High-performance CMOS-based variable-gain amplifier design techniques

Abstract

Variable gain amplifier (VGA) is an important block in wireless communications systems, hearing aids, disk drivers, medical equipments, and others [1-16]. This paper describes design techniques for high-performance CMOS-based VGAs which feature wide decibel-linear gain range, wide bandwidth, low-power, low-voltage, temperature/process independent, supply insensitive, and small chip size characteristics. Many techniques for obtaining wide decibel-linear gain range are introduced; some of which are based on approximated exponential equations while the other utilizes a new V-to-I converter with distortion in the V-I relation caused by the supply voltage reduction.

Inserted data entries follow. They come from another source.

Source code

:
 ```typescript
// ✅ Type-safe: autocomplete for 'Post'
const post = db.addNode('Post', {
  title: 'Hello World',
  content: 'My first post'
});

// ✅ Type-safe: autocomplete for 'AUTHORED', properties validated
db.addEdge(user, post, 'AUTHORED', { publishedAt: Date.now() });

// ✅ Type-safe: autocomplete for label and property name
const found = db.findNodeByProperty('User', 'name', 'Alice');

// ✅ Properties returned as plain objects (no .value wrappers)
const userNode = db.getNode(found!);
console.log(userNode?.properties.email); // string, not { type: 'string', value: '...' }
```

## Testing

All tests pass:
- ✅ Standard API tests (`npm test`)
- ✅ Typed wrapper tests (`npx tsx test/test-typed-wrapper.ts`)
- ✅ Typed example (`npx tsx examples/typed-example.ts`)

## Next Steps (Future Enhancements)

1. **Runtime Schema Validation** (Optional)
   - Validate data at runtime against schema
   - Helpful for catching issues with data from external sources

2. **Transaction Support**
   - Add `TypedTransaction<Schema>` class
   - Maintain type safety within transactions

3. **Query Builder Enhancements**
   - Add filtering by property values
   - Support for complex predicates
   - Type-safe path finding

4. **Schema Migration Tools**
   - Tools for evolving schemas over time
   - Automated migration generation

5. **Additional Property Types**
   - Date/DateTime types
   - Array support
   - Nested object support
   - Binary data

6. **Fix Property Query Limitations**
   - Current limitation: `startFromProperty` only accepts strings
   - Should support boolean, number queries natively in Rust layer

The temperature-independent gain is obtained by a bias circuit with negative-temperature coefficient and by a proper combination of the V-to-I converter with a differential amplifier. The supply-insensitive characteristic is achieved by new VGA topologies. Based on the proposed design techniques, the high-performance CMOS-based VGAs can be designed for uses in many different applications. In this paper, many VGAs are designed for uses in applications like Zigbee, WLAN, code-division multiple access (CDMA), Bluetooth, and ultrawideband (UWB) transceivers. One of the VGA for Zigbee applications is fabricated in 0.18$\mum$CMOS technology and measurements show 92dB of gain variation over a control voltage of -0.5 to 0.5V. The gain deviation over a temperature range of 0 to 80$\deg$C is $\plusmn$3dB. The max/min input P1dB and IP3 is -8/- 50 and -14/-56dBm, respectively. The 3dB bandwidth is greater than 17MHz and the chip occupies 250$\times$520$\mum^{2}$ while consuming 1.32mW from 1.2V supply. One VGA for UWB applications is fabricated in 0.13$\mum$ CMOS technology and measurements show 82dB (-30 ~ 52dB) of the gain variation, 3-dB bandwidth of 320MHz at a maximum gain of 52dB, P1 dB from -67 to 0dBm, the active area of chip of 450$\times$675$\mum^{2}$, and the bias current of 11mA from 1.5V supply.